The LEGENDS OF WESTERN CINEMA WEEK is an online celebration running from July 21 - 27. It is hosted by Heidi of Along the Brandywine, Olivia of Meanwhile, in Rivendell and Hamlette's Soliloquy.
1. Do you tolerate, like or love westerns?
That would be love. Part of it is the nostalgia of all the western television shows and movies I watched growing up. Part of it is my interest in history and historical fiction. Part of it is my admiration for the creativity in the movie-making.
2. What do you enjoy about them and, more broadly the west itself (e.g., the history, accompanying paraphernalia, etc.)?
One thing that draws me to the western is how malleable the genre is in that different filmmakers in different eras have used the history through which to see their own times. The 1950s had movies such as Silver Lode that took on McCarthyism. The jaded 1960s had the revisionist take on the venerable western. I find the perspectives fascinating.
3. What's the first western you remember watching?
I was crazy about The Adventures of Rin Tin Tin on television. It wasn't during the series initial run (1954-1959), but during the 1960s when it ran in syndication on local television. I imagine one of my first western movies would have been one of the Audie Murphy flicks which ran at the local theatre.
4. Who are your favorite western stars, the ones whose presence in a western will make you pick it up off the shelf?
Randolph Scott and George O'Brien will have my attention every time. Also, Henry Fonda who gave so many varied and wonderful performances in westerns throughout the decades of his career.
5. What's your favorite performance by an actress in a western?
The first performance that leaped to mind was Hope Emerson as Patience Hawley in Westward the Women. The more I thought of it, the more right it felt. Looking over the field of leading ladies, two disparate performances come to mind; Barbara Stanwyck as Vance Jeffords in The Furies and Kim Darby as Mattie Ross in True Grit.
6. What is your go-to western, the one you'll typically reach for?
Bend of the River is my comfort movie. When the sniffles are coming on, I like nothing better than to curl up on the couch with a hot beverage, a warm quilt and ponder the difference between apples and men.

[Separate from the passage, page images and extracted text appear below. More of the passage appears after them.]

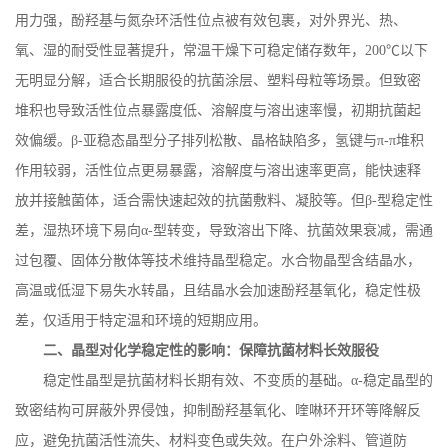
用力强，酚羟基与氮杂环活性位点被有效包裹，对外界光、热、
氧、湿的耐受性显著提升，常温干燥下可稳定储存数年，
200
℃以下
无明显分解，适合长期服役的抗菌涂层、塑料母粒等场景。但致密
堆积也导致活性位点暴露度低、溶解度与溶出速率慢，初期抗菌起
效偏缓。β
-
亚稳态晶型分子排列松散、晶格缺陷多，氢键与
π
-
π堆积
作用较弱，活性位点更易暴露，溶解度与溶出速率更高，能快速释
放并接触菌体，适合需快速起效的抗菌敷料、凝胶等。但β
-
型稳定性
差，湿热环境下易向
α
-
型转变，导致溶出下降、抗菌效果衰减，需通
过包覆、固体分散体等技术维持晶型稳定。水合物晶型含结晶水，
高温或低湿下易失水转晶，且结晶水会加速酚羟基氧化，稳定性极
差，仅适用于特定温和环境的短期应用。
二、晶型对化学稳定性的影响：保障抗菌材料长效服役
稳定性晶型是抗菌材料长期有效、不变质的基础。
α
-
稳定晶型的
致密结构可屏蔽外界侵蚀，抑制酚羟基氧化、喹啉环开环等降解反
应，避免抗菌活性流失、材料变色或失效。在户外涂料、管道防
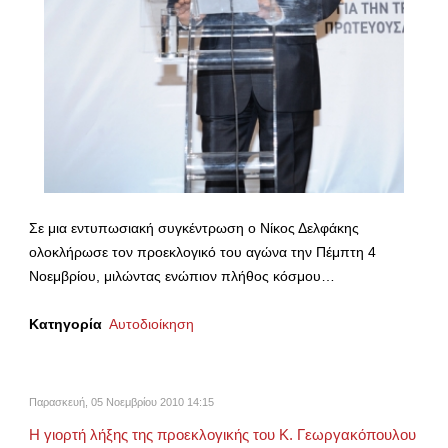
Σε μια εντυπωσιακή συγκέντρωση ο Νίκος Δελφάκης
ολοκλήρωσε τον προεκλογικό του αγώνα την Πέμπτη 4
Νοεμβρίου, μιλώντας ενώπιον πλήθος κόσμου…
Κατηγορία
Αυτοδιοίκηση
Παρασκευή, 05 Νοεμβρίου 2010 14:15
Η γιορτή λήξης της προεκλογικής του Κ. Γεωργακόπουλου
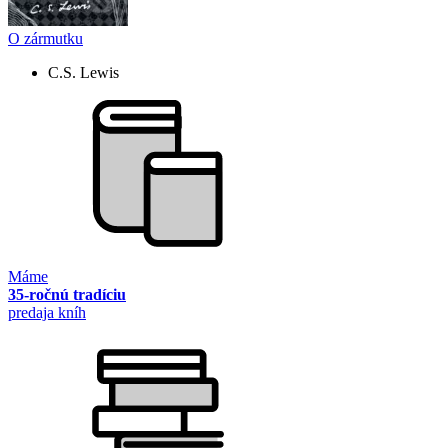
O zármutku
C.S. Lewis
Máme
35-ročnú tradíciu
predaja kníh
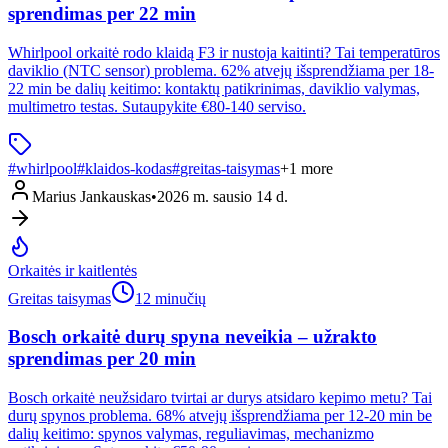
sprendimas per 22 min
Whirlpool orkaitė rodo klaidą F3 ir nustoja kaitinti? Tai temperatūros
daviklio (NTC sensor) problema. 62% atvejų išsprendžiama per 18-
22 min be dalių keitimo: kontaktų patikrinimas, daviklio valymas,
multimetro testas. Sutaupykite €80-140 serviso.
#
whirlpool
#
klaidos-kodas
#
greitas-taisymas
+
1
more
Marius Jankauskas
•
2026 m. sausio 14 d.
Orkaitės ir kaitlentės
Greitas taisymas
12 minučių
Bosch orkaitė durų spyna neveikia – užrakto
sprendimas per 20 min
Bosch orkaitė neužsidaro tvirtai ar durys atsidaro kepimo metu? Tai
durų spynos problema. 68% atvejų išsprendžiama per 12-20 min be
dalių keitimo: spynos valymas, reguliavimas, mechanizmo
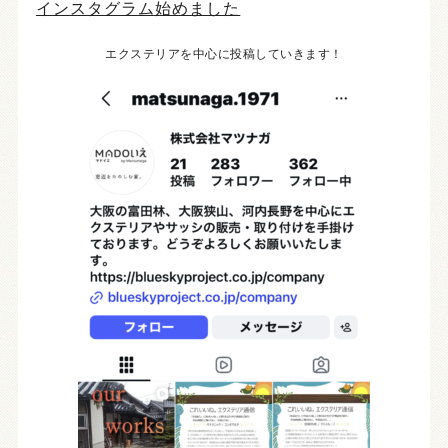
インスタグラム始めました
エクステリアを中心に投稿していきます！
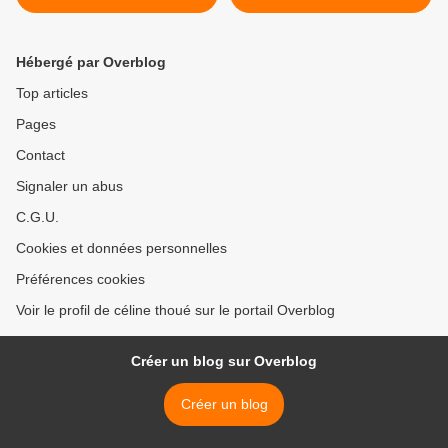
Hébergé par Overblog
Top articles
Pages
Contact
Signaler un abus
C.G.U.
Cookies et données personnelles
Préférences cookies
Voir le profil de céline thoué sur le portail Overblog
Créer un blog sur Overblog
Créer un blog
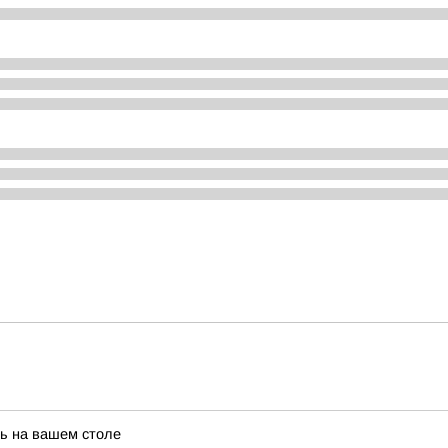
ть на вашем столе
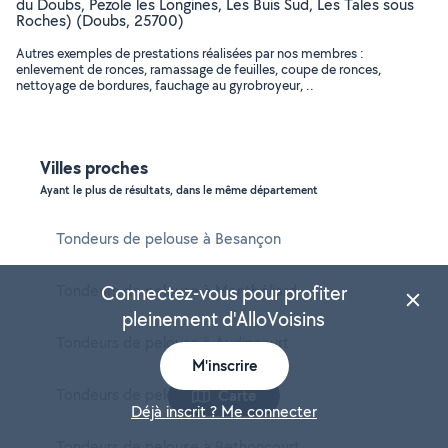
du Doubs, Pezole les Longines, Les Buis Sud, Les Tales sous
Roches) (Doubs, 25700)
Autres exemples de prestations réalisées par nos membres :
enlevement de ronces, ramassage de feuilles, coupe de ronces,
nettoyage de bordures, fauchage au gyrobroyeur, ..
Villes proches
Ayant le plus de résultats, dans le même département
Tondeurs de pelouse à Besançon
Tondeurs de pelouse à Montbéliard
Connectez-vous pour profiter
pleinement d'AlloVoisins
Tondeurs de pelouse à Audincourt
M'inscrire
Tondeurs de pelouse à Pontarlier
Carte
Déjà inscrit ? Me connecter
Tondeurs de pelouse à Bethoncourt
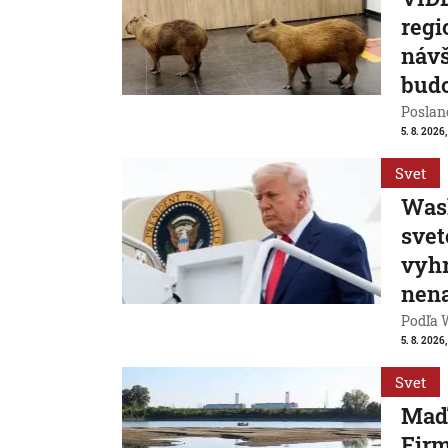
regi
návš
bud
Poslanc
5. 8. 2026,
Svet
Wash
svet
vyhr
nen
Podľa 
5. 8. 2026,
Svet
Maď
Firm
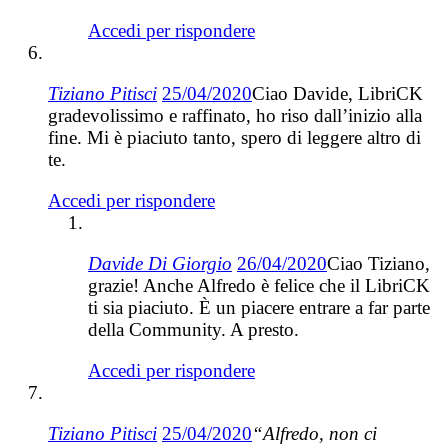
Accedi per rispondere
Tiziano Pitisci
25/04/2020
Ciao Davide, LibriCK
gradevolissimo e raffinato, ho riso dall’inizio alla
fine. Mi è piaciuto tanto, spero di leggere altro di
te.
Accedi per rispondere
Davide Di Giorgio
26/04/2020
Ciao Tiziano,
grazie! Anche Alfredo è felice che il LibriCK
ti sia piaciuto. È un piacere entrare a far parte
della Community. A presto.
Accedi per rispondere
Tiziano Pitisci
25/04/2020
“Alfredo, non ci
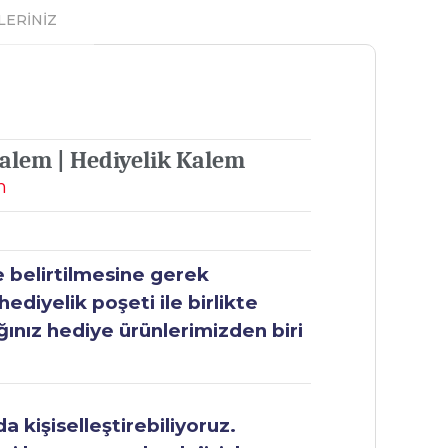
LERİNİZ
alem | Hediyelik Kalem
m
e belirtilmesine gerek
ediyelik poşeti ile birlikte
ğınız hediye ürünlerimizden biri
 kişiselleştirebiliyoruz.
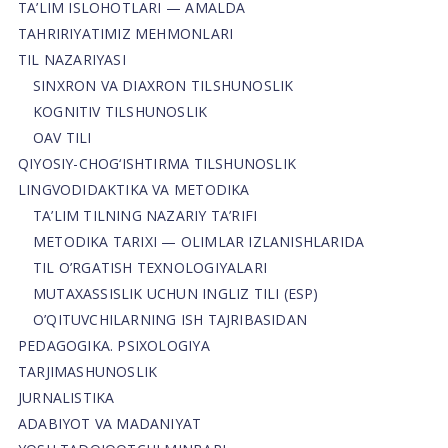
TA’LIM ISLOHOTLARI — AMALDA
TAHRIRIYATIMIZ MEHMONLARI
TIL NAZARIYASI
SINXRON VA DIAXRON TILSHUNOSLIK
KOGNITIV TILSHUNOSLIK
OAV TILI
QIYOSIY-CHOG‘ISHTIRMA TILSHUNOSLIK
LINGVODIDAKTIKA VA METODIKA
TA’LIM TILNING NAZARIY TA’RIFI
METODIKA TARIXI — OLIMLAR IZLANISHLARIDA
TIL O’RGATISH TEXNOLOGIYALARI
MUTAXASSISLIK UCHUN INGLIZ TILI (ESP)
O’QITUVCHILARNING ISH TAJRIBASIDAN
PEDAGOGIKA. PSIXOLOGIYA
TARJIMASHUNOSLIK
JURNALISTIKA
ADABIYOT VA MADANIYAT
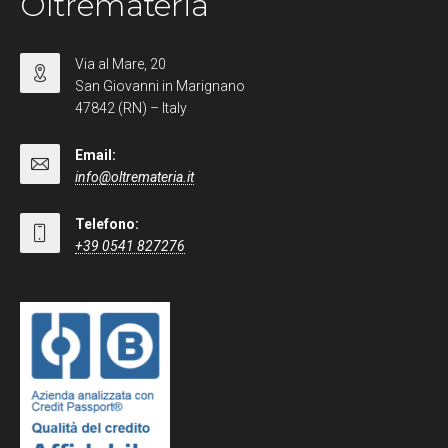
Oltremateria
Via al Mare, 20
San Giovanni in Marignano
47842 (RN) – Italy
Email:
info@oltremateria.it
Telefono:
+39 0541 827276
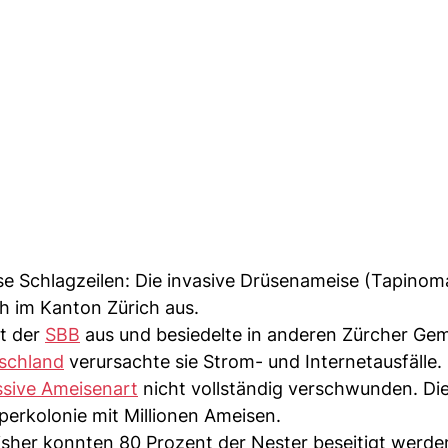
sse Schlagzeilen: Die invasive Drüsenameise (Tapinom
h im Kanton Zürich aus.
kt der
SBB
aus und besiedelte in anderen Zürcher Ge
schland
verursachte sie Strom- und Internetausfälle.
ssive Ameisenart
nicht vollständig verschwunden. Di
perkolonie mit Millionen Ameisen.
sher konnten 80 Prozent der Nester beseitigt werde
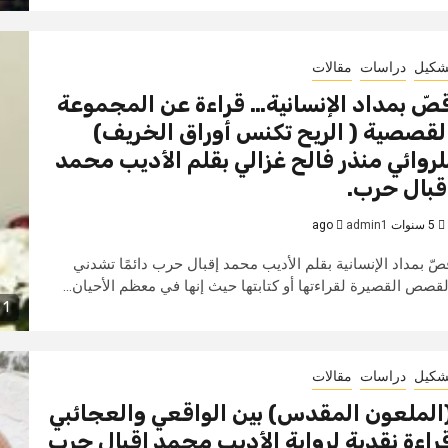
شكيل
دراسات
مقالات
صّ بمداد الإنسانية… قراءة عن المجموعة
لقصصية ( الريح تكنس أوراق الخريف)
لروائي منذر فالح غزالي بقلم الأديب محمد
قبال حرب.
5 سنوات ago
admin1
صّ بمداد الإنسانية بقلم الأديب محمد إقبال حرب دائمًا تشدني
لقصص القصيرة لقراءتها أو كتابتها حيث إنها في معظم الأحيان...
1 min read
شكيل
دراسات
مقالات
الملعون المقدس) بين الواقعي والعجائبي
راءة نقدية لرواية الأديب محمد إقبال حرب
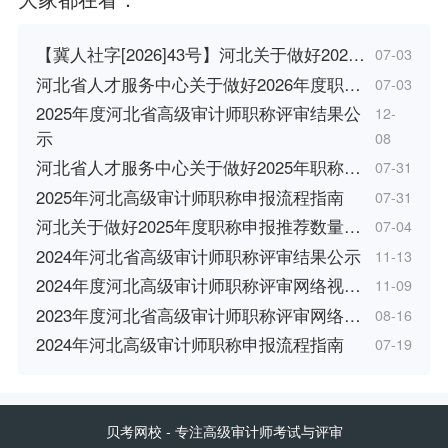
【冀人社字[2026]43号】河北关于做好202…
07-03
河北省人才服务中心关于做好2026年度职…
07-03
2025年度河北省高级审计师职称评审结果公
12-
示
08
河北省人才服务中心关于做好2025年职称…
07-31
2025年河北高级审计师职称申报流程指南
07-31
河北关于做好2025年度职称申报推荐数量…
07-04
2024年河北省高级审计师职称评审结果公示
11-13
2024年度河北高级审计师职称评审网络视…
11-09
2023年度河北省高级审计师职称评审网络…
08-16
2024年河北高级审计师职称申报流程指南
07-19
贝考网校
- 专注高级审计师考试与评审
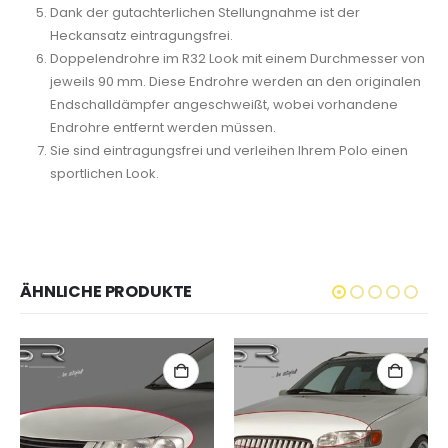
Dank der gutachterlichen Stellungnahme ist der
Heckansatz eintragungsfrei.
Doppelendrohre im R32 Look mit einem Durchmesser von
jeweils 90 mm. Diese Endrohre werden an den originalen
Endschalldämpfer angeschweißt, wobei vorhandene
Endrohre entfernt werden müssen.
Sie sind eintragungsfrei und verleihen Ihrem Polo einen
sportlichen Look.
ÄHNLICHE PRODUKTE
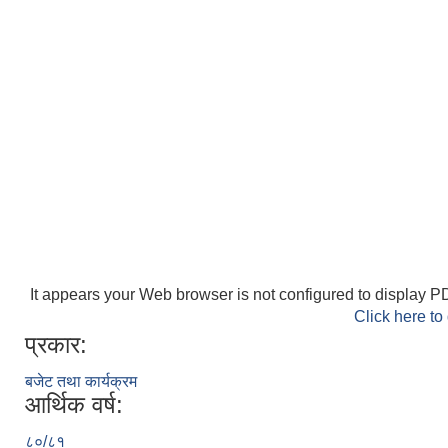
It appears your Web browser is not configured to display PD
Click here to
प्रकार:
बजेट तथा कार्यक्रम
आर्थिक वर्ष:
८०/८१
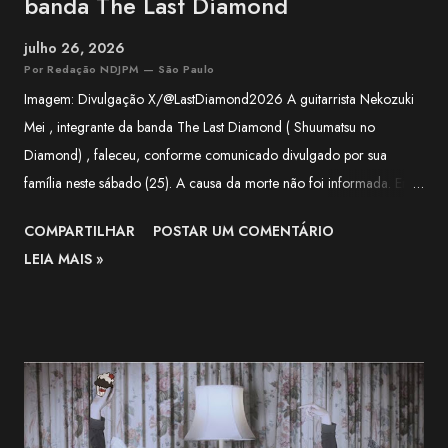
banda The Last Diamond
julho 26, 2026
Por Redação NDJPM — São Paulo
Imagem: Divulgação X/@LastDiamond2026 A guitarrista Nekozuki
Mei , integrante da banda The Last Diamond ( Shuumatsu no
Diamond) , faleceu, conforme comunicado divulgado por sua
família neste sábado (25). A causa da morte não foi informada. Em
nota, a família agradeceu o apoio recebido pela artista ao longo de
COMPARTILHAR
POSTAR UM COMENTÁRIO
sua trajetória e lamentou a forma repentina como a notícia foi
LEIA MAIS »
comunicada. O funeral será realizado apenas com a presença de
familiares próximos. "Agradecemos, do fundo do coração, a todos
que apoiaram Nekozuki Mei ao longo de sua trajetória." —
comunicado da família. The Next-Generation Girls Band Shining
Across the World. pic.twitter.com/3VWEpd2juI — 終末のダイヤモ
ンド (@LastDiamond2026) July 6, 2026 Nekozuki Mei era ex-
farmacêutica e construiu sua carreira como guitarrista, participando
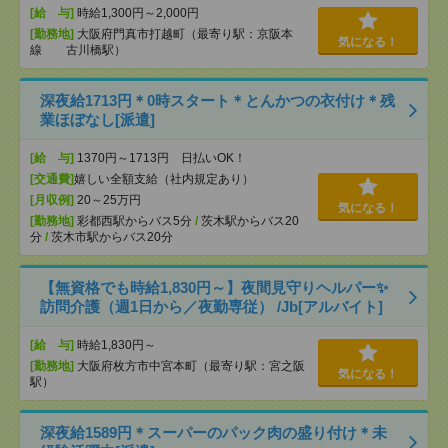
[給 与]
時給1,300円～2,000円
[勤務地]
大阪府門真市打越町（最寄り駅：京阪本
気になる！
線 古川橋駅）
深夜給1713円＊0時スタート＊とんかつの衣付け＊残
業ほぼなし[派遣]
[給 与]
1370円～1713円 日払いOK！
[交通費]
嬉しい全額支給（社内規定あり）
[月収例]
20～25万円
気になる！
[勤務地]
彩都西駅からバス5分
/
茨木駅からバス20
分
/
茨木市駅からバス20分
【無資格でも時給1,830円～】夜間見守りヘルパー✨
訪問介護（週1日から／夜勤専従） /Jb[アルバイト]
[給 与]
時給1,830円～
[勤務地]
大阪府枚方市中宮本町（最寄り駅：宮之阪
気になる！
駅）
深夜給1589円＊スーパーのパック肉の盛り付け＊未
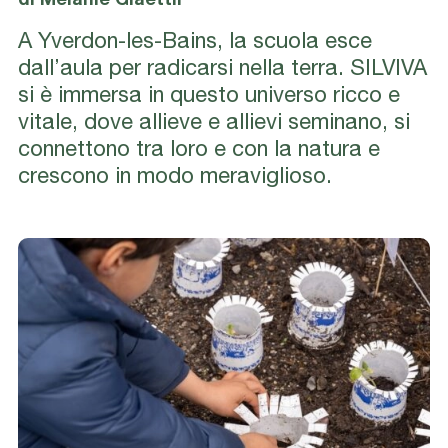
di Melanie Glaettli
A Yverdon-les-Bains, la scuola esce
dall’aula per radicarsi nella terra. SILVIVA
si è immersa in questo universo ricco e
vitale, dove allieve e allievi seminano, si
connettono tra loro e con la natura e
crescono in modo meraviglioso.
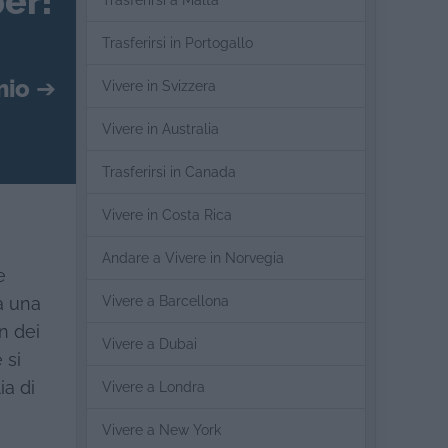
er!
Trasferirsi a Malta
Trasferirsi in Portogallo
mio
➔
Vivere in Svizzera
Vivere in Australia
Trasferirsi in Canada
Vivere in Costa Rica
Andare a Vivere in Norvegia
e
Vivere a Barcellona
a una
on dei
Vivere a Dubai
 si
ia di
Vivere a Londra
Vivere a New York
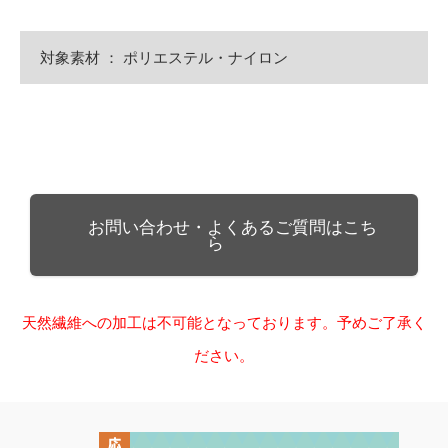
対象素材 ： ポリエステル・ナイロン
お問い合わせ・よくあるご質問はこち
ら
天然繊維への加工は不可能となっております。予めご了承く
ださい。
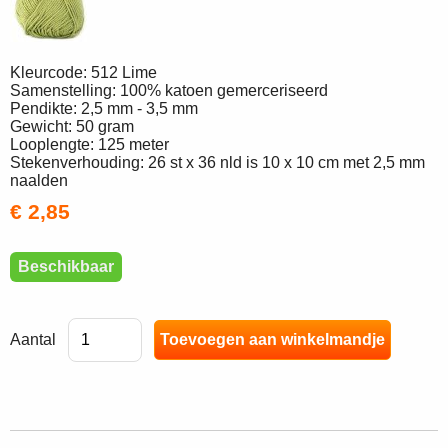
Kleurcode: 512 Lime
Samenstelling: 100% katoen gemerceriseerd
Pendikte: 2,5 mm - 3,5 mm
Gewicht: 50 gram
Looplengte: 125 meter
Stekenverhouding: 26 st x 36 nld is 10 x 10 cm met 2,5 mm
naalden
€ 2,85
Beschikbaar
Aantal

Or, as my daughter puts it, "How many bad guys have to bite the dust before you are comforted?"
7. Do your family/friends share your interest in westerns, or are you a lone ranger (pun completely intended)?
My interest is shared, although not to what they sometimes deem my fanatical devotion. The hubby is not so much a fan, but he is learning. Before he met me he had never even seen Shane!
8. Pick one western to live inside for a week, and explain why you chose it.
Rio Grande for its rough and ready humor, deeply romantic heart, and so Ken Curtis and The Sons of the Pioneers can serenade me.
9. What are some of your favorite lines from western movies? Are there any you quote regularly?
"Well, maybe you shouldn't drink, then you'd have six bits when you need it."
- Brandon De Wilde to James Stewart in Night Passage, 1957
"Mac, you ever been in love?"
"No. I've been a bartender all me life."
- Henry Fonda and J. Farrell MacDonald in My Darling Clementine, 1946
"I saw you hit that poor man!"
"Yes, ma'am, just as hard as I could."
- Elisabeth Risdon and John Wayne in Tall in the Saddle, 1944
Regularly quoted just because it tickles the Irish in us is this Harry Carey Jr. line from Rio Grande: "Yeah, he called him the teacher's pet of a chuckle-headed Mick Sergeant. What's that mean, doc?"